I read an article today about knowing when to quit. It was a super piece and certainly encouraged the reader to take a long hard look at themselves and their horses. The main point of the article was that sometimes quitting is actually a step forward-sometimes a difficult horse is not worth persevering with just because he has talent or because he is your only hope of competing in a sport you love. Sometimes the horse-and in some cases,the rider-would enjoy a different discipline much more. During my early and torrid days eventing in Ireland,my dearest wish was to take part in a three day event. I dreamed of jumping around Tattersalls being fabulous,and I very nearly managed it too….if only I had read that article earlier….
Nothing Concluded is an utter tosser of a horse. I bred him,I love him and for the most part he makes me very happy. It’s an abusive relationship-he does whatever the hell he likes and demands payment in sweeties. He is naughty,grumpy,spooky,makes arbitrary decisions about everything and is akin to an equine ‘Rainman’. He likes his life just-so. He is gloriously talented,tough,brave and has an insane work ethic. When you combine all of this,you end up with an equine train wreck with zero decorum and so.much.promise. No other horse has taught me so much,caused such heart ache or such financial ass rape. No other horse is more perfectly suited to eventing world domination,whilst at the same time being vastly unsuitable for anything at all.So of course,I sunk every dream and every penny into him in the certainty that he would be the one who got me up the grades. Yeah. No.

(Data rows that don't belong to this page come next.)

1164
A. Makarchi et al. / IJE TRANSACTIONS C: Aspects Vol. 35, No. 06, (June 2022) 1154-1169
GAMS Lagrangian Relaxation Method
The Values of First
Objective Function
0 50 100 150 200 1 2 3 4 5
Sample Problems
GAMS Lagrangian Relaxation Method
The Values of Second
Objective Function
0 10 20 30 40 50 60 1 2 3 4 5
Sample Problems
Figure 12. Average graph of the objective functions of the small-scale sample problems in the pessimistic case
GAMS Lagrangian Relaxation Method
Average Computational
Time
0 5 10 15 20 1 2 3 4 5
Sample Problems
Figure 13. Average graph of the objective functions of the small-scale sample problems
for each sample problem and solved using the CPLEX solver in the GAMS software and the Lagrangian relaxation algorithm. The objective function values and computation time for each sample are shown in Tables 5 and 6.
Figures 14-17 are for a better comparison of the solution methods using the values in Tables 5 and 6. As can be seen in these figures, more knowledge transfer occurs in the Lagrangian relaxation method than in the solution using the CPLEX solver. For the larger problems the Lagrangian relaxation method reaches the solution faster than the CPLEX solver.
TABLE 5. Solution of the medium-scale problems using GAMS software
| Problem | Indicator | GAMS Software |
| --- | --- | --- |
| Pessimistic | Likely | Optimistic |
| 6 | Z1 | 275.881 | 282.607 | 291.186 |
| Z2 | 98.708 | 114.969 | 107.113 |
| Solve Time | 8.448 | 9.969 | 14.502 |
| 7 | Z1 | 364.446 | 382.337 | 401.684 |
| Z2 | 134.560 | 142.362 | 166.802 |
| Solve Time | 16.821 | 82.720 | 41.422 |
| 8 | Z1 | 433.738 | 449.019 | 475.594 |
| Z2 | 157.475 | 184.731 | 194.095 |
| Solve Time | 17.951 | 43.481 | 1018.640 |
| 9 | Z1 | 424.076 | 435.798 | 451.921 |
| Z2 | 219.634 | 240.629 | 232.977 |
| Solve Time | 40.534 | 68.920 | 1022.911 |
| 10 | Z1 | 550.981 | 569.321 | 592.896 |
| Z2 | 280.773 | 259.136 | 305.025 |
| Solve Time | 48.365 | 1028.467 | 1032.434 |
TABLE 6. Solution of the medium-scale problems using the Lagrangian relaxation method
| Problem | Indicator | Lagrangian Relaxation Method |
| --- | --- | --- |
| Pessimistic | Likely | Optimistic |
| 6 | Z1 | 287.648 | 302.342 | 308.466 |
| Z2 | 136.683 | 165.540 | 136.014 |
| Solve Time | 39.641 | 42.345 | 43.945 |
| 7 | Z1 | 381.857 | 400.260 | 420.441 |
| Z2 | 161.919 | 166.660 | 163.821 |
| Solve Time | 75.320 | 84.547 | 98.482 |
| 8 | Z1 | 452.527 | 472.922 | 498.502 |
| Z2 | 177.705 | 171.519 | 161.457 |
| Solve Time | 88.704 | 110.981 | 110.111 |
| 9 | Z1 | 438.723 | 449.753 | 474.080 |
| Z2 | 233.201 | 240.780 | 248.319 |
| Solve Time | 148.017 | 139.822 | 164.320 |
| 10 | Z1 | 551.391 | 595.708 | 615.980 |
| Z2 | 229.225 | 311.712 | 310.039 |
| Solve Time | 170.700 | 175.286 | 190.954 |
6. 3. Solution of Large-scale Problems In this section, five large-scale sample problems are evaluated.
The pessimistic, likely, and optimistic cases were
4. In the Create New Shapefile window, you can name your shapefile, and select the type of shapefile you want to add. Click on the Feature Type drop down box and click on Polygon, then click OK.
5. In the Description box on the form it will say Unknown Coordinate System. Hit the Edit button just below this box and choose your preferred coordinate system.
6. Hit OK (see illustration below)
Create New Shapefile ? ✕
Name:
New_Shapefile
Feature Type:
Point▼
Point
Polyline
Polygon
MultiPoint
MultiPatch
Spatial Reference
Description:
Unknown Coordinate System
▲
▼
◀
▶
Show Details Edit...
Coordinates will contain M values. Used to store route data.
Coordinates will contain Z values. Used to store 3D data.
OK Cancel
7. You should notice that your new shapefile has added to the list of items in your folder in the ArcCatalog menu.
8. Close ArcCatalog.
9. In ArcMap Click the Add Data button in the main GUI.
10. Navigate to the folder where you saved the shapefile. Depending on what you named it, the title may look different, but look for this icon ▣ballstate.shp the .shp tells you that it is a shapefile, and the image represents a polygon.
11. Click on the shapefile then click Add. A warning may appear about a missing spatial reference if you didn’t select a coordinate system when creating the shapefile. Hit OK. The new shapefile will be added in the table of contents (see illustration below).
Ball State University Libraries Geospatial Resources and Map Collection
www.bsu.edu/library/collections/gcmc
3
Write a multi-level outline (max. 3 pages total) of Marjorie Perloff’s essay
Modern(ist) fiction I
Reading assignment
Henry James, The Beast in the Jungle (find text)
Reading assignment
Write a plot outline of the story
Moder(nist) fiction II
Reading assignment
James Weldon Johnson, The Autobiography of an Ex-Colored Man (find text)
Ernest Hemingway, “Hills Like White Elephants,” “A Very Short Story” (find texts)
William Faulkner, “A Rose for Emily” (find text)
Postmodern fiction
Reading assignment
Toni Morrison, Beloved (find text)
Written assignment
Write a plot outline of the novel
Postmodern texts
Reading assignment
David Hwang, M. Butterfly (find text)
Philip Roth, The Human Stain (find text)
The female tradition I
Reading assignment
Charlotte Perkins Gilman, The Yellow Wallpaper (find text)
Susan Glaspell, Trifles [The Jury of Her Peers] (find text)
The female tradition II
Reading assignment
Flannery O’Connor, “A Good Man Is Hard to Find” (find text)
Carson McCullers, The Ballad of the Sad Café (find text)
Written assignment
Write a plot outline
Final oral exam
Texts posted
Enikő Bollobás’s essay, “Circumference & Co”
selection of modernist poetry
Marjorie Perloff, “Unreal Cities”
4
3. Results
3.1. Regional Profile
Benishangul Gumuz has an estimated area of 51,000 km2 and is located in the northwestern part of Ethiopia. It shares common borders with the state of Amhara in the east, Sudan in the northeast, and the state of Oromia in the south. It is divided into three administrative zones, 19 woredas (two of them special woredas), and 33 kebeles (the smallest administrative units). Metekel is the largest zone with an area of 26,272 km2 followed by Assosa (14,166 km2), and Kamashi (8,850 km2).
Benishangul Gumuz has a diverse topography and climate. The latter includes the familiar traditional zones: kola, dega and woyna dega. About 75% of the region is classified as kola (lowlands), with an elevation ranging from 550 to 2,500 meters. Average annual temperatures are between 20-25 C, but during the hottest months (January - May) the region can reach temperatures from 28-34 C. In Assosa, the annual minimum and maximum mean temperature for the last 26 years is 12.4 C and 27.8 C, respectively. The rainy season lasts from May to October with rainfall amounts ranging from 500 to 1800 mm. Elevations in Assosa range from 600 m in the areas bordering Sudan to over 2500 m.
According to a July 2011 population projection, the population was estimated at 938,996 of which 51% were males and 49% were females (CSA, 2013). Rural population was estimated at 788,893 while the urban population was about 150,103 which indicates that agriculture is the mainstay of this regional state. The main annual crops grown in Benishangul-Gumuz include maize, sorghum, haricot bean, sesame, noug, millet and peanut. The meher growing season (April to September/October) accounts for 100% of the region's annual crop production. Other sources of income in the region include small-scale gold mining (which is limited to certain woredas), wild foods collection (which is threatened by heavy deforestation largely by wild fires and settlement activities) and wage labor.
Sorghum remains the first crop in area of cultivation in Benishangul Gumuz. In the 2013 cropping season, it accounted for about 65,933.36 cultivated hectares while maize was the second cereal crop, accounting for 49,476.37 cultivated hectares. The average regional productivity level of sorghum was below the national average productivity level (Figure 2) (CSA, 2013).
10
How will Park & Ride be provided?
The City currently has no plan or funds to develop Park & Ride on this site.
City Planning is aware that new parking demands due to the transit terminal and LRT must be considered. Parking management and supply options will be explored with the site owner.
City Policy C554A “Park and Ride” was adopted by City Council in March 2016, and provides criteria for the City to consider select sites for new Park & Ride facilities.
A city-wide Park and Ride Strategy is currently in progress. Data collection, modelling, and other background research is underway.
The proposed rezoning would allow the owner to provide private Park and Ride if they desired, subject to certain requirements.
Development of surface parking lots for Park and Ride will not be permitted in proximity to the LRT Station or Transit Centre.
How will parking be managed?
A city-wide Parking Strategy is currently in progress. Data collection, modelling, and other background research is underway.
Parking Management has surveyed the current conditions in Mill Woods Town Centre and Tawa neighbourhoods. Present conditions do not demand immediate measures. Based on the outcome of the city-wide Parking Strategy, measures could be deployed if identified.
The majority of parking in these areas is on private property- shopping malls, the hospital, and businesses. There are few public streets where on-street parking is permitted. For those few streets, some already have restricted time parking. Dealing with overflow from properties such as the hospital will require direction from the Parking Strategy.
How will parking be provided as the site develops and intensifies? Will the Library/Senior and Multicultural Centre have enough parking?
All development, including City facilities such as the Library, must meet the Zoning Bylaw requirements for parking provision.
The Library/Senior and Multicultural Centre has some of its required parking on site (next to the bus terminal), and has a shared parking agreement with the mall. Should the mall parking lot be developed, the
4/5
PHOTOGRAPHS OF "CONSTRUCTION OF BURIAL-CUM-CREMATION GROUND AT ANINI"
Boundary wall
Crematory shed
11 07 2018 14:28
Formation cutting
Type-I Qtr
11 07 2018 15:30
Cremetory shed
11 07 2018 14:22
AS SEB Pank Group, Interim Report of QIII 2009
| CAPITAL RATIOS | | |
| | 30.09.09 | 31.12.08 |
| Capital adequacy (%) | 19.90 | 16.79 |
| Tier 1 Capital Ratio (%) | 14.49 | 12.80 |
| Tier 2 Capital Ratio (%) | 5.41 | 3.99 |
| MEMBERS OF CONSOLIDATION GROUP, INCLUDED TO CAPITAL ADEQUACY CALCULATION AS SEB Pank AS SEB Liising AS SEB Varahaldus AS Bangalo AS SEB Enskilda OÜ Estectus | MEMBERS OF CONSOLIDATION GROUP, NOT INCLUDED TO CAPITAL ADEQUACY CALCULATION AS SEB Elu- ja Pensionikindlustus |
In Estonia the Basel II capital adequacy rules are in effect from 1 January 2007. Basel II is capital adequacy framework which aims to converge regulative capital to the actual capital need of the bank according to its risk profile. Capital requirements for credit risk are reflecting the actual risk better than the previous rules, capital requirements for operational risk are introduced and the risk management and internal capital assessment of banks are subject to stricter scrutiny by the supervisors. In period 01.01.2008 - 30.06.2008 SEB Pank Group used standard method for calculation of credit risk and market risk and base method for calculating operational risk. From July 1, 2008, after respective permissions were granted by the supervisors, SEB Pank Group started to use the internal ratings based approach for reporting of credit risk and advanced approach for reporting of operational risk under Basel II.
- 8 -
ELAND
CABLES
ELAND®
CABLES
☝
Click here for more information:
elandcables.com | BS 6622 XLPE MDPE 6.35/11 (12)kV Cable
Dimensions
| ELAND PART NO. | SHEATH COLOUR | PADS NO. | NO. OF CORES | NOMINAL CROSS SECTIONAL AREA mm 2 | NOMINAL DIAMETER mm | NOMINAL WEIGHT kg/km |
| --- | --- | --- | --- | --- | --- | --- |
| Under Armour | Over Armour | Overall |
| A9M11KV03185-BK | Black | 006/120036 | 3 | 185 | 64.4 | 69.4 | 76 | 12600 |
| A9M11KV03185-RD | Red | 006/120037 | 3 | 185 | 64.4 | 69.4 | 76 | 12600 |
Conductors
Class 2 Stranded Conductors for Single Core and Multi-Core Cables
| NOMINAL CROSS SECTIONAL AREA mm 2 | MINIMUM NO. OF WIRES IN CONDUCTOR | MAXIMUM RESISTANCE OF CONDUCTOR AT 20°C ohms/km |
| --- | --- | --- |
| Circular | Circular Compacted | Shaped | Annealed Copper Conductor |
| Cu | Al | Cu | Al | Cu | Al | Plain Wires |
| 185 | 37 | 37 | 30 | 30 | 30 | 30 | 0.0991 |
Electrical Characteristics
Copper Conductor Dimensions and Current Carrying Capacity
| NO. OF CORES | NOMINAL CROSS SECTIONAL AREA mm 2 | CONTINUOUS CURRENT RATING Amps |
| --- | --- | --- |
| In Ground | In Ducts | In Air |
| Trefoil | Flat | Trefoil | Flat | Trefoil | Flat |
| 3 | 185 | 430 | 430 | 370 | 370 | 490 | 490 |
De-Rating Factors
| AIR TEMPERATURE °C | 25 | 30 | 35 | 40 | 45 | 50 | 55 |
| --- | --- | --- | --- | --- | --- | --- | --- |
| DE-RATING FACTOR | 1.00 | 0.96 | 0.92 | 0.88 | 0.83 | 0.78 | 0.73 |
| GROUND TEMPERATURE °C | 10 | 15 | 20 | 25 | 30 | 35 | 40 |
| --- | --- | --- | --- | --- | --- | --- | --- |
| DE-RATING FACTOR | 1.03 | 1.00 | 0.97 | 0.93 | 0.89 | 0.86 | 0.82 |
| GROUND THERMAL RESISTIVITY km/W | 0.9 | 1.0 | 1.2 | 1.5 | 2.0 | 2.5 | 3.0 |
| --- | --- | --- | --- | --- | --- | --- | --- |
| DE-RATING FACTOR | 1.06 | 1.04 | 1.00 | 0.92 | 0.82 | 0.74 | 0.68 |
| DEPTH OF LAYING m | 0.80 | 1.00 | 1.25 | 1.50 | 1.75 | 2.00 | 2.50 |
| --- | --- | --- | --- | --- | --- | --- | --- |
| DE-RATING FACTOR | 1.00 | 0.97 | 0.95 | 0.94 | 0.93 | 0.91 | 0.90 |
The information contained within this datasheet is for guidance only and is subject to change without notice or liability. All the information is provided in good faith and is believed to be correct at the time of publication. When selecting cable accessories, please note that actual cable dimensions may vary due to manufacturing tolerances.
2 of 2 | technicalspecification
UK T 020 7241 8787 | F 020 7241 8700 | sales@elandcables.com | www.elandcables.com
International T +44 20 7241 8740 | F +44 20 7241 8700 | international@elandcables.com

Il fast forward over the wonder years but I will include a few of the highlights-his amazing first run,also oddly the last place he ran before taking up showjumping as a less disastrous occupation. He did a beautiful test and a standard clear sj. His run xc was inspired and my head was full of nonsense about Burghley and the like. His back to back wins and several placings-Rolex was in the bag. His fleeing a dressage arena because a sheep stuck its head through a hedge. Rolex possibly not in the bag.His refusal to pass a cow on the xc (despite living with 200 of them) losing the class and making me want to sell him to the gypsies. Burghley now in question. His sudden decision that stripey planks were a menace and must be avoided,losing us a win-again.(He has NEVER done that pure showjumping)His feeling that four time changes and extended bolt were a far more interesting addition to a dressage test than a 20 metre circle. You get the gist. Anyway,we staggered up to the dizzy heights of 1* before physical problems started to catch up with him. Paying the bill for many years of being a total knob. I decided in my wisdom to have a go at amateur eventing,and aim at the Rolex of their division-Tattersalls autumn two day event. I’d get to wear a tail coat!! At last!
Alas,it was not to be. His qualifying runs included a 6th place (despite the aforementioned plank crisis) and then at the next event he was a mile in the lead going out of the start box,only to decide that jumping the smallest fence on the course was beneath him/insulting/from Mars/who the fuck knows,for an unnecessary 20.Tatts loomed. I bought a top hat and tails. I booked the B and B. I put the entry in. I even had a jacket embroidered with the business name so I’d look supercool. Maybe even badass. I took the horse to the gallops a week before and he carted me whilst spooking like a dickhead. He was sore the next day (but of course) and then in true Irish style it started to rain. And rain. And rain. The event was cancelled. And that was when it dawned on me that this horse was not for this job. Ever since he went showjumping,he has been great. The jumpers don’t care how batshit crazy the horse is as long as it leaves the poles up,so he’s right at home. It took me a long time to learn to quit in order to move forward,but it was a great lesson to learn. It’s a funny old life,folks.